Directions for this task
In the records below, find the line containing "La cuestión hormonal"; restate it and every later line word for word, through the last.

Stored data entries

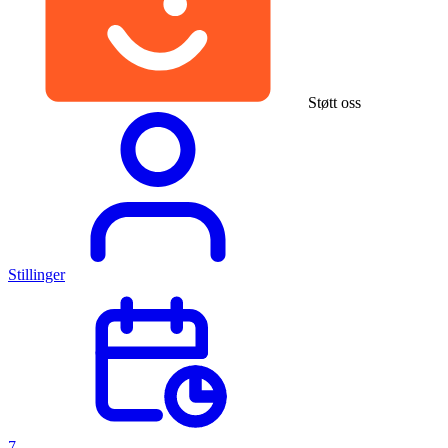
Støtt oss
Stillinger
7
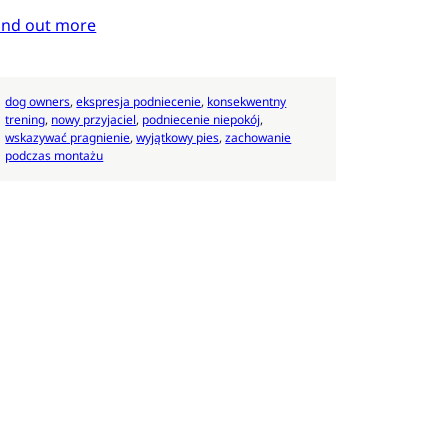
ind out more
dog owners
, 
ekspresja podniecenie
, 
konsekwentny
trening
, 
nowy przyjaciel
, 
podniecenie niepokój
, 
wskazywać pragnienie
, 
wyjątkowy pies
, 
zachowanie
podczas montażu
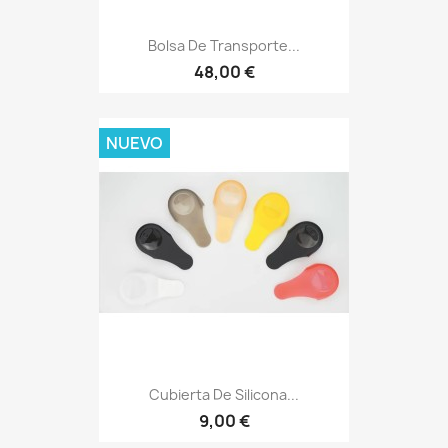
Bolsa De Transporte...
48,00 €
NUEVO
Cubierta De Silicona...
9,00 €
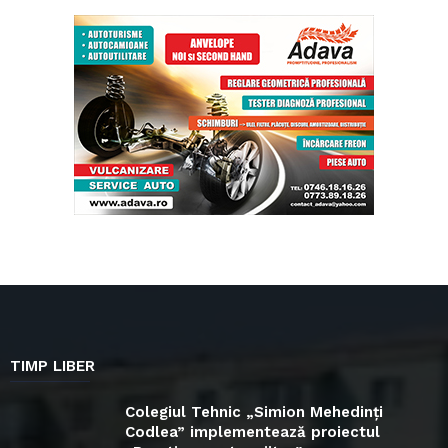
TIMP LIBER
Colegiul Tehnic „Simion Mehedinți
Codlea” implementează proiectul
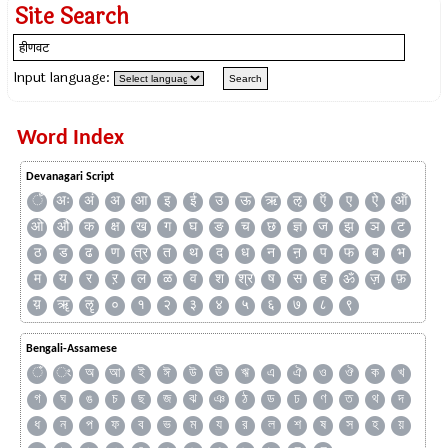
Site Search
Input language:
Word Index
Devanagari Script
ँ
अः
अं
अ
आ
इ
ई
उ
ऊ
ऋ
ऌ
ऍ
ए
ऐ
ऑ
ओ
औ
क
क्ष
ख
ग
घ
ङ
च
छ
ज्ञ
ज
झ
ञ
ट
ठ
ड
ढ
ण
त्र
त
थ
द
ध
न
ऩ
प
फ
ब
भ
म
य
र
ऱ
ल
ळ
व
श
श्र
ष
स
ह
ॐ
ज़
फ़
य़
ॠ
ॡ
०
१
२
३
४
५
६
७
८
९
Bengali-Assamese
ঁ
ং
অ
আ
ই
ঈ
উ
ঊ
ঋ
এ
ঐ
ও
ঔ
ক
খ
গ
ঘ
ঙ
চ
ছ
জ
ঝ
ঞ
ঠ
ড
ঢ
ণ
ত
থ
দ
ধ
ন
প
ফ
ব
ভ
ম
য
র
ল
শ
ষ
স
হ
য়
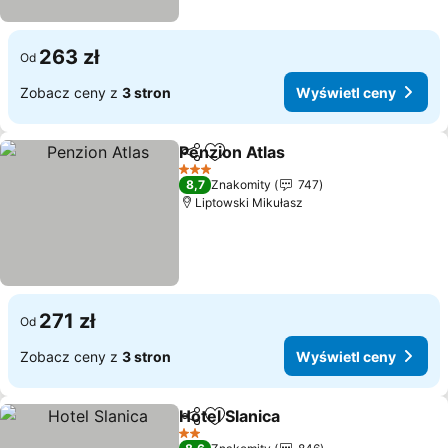
263 zł
Od
Zobacz ceny z
3 stron
Wyświetl ceny
Penzion Atlas
Udostępnij
Dodaj do ulubionych
Wyświetl ce
3 Kategoria
8,7
Znakomity
747
Liptowski Mikułasz
271 zł
Od
Zobacz ceny z
3 stron
Wyświetl ceny
Hotel Slanica
Udostępnij
Dodaj do ulubionych
Wyświetl cen
2 Kategoria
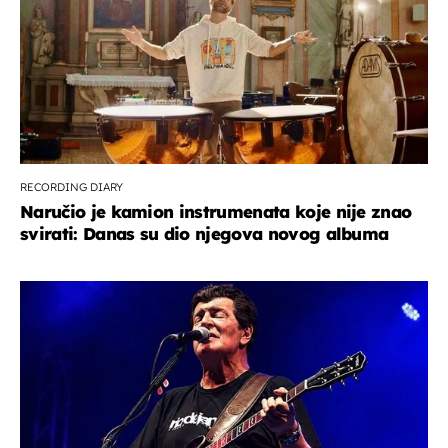
RECORDING DIARY
Naručio je kamion instrumenata koje nije znao
svirati: Danas su dio njegova novog albuma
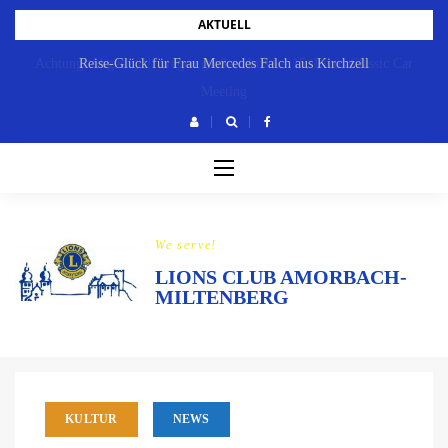
Skip
AKTUELL
to
Achtung: Abgesagt!!! wegen großer Hitze! – 15. Lions Classic Car
Reise-Glück für Frau Mercedes Falch aus Kirchzell
content
Meeting
We serve!
LIONS CLUB AMORBACH-
MILTENBERG
KULTUR
NEWS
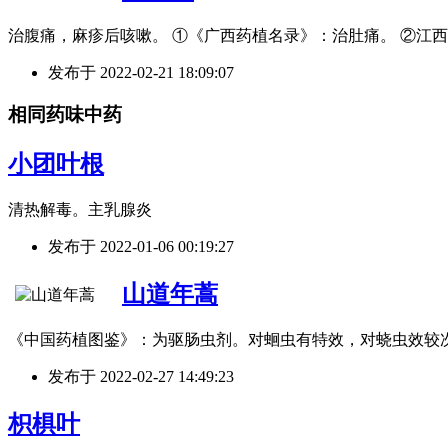
治腹痛，麻疹后咳嗽。 ①《广西药植名录》：治肚痛。 ②江
发布于
2022-02-21 18:09:07
相同药味中药
小团叶根
清热解毒。主乳腺炎
发布于
2022-01-06 00:19:27
山道年蒿
《中国药植图鉴》：为驱肠虫剂。对蛔虫有特效，对蛲虫效较
发布于
2022-02-27 14:49:23
枳椇叶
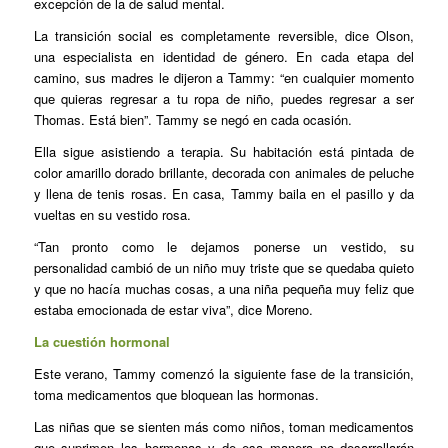
excepción de la de salud mental.
La transición social es completamente reversible, dice Olson,
una especialista en identidad de género. En cada etapa del
camino, sus madres le dijeron a Tammy: “en cualquier momento
que quieras regresar a tu ropa de niño, puedes regresar a ser
Thomas. Está bien”. Tammy se negó en cada ocasión.
Ella sigue asistiendo a terapia. Su habitación está pintada de
color amarillo dorado brillante, decorada con animales de peluche
y llena de tenis rosas. En casa, Tammy baila en el pasillo y da
vueltas en su vestido rosa.
“Tan pronto como le dejamos ponerse un vestido, su
personalidad cambió de un niño muy triste que se quedaba quieto
y que no hacía muchas cosas, a una niña pequeña muy feliz que
estaba emocionada de estar viva”, dice Moreno.
La cuestión hormonal
Este verano, Tammy comenzó la siguiente fase de la transición,
toma medicamentos que bloquean las hormonas.
Las niñas que se sienten más como niños, toman medicamentos
que suprimen las hormonas y de esa manera no desarrollarán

Answer space
La cuestión hormonal
Este verano, Tammy comenzó la siguiente fase de la transición,
toma medicamentos que bloquean las hormonas.
Las niñas que se sienten más como niños, toman medicamentos
que suprimen las hormonas y de esa manera no desarrollarán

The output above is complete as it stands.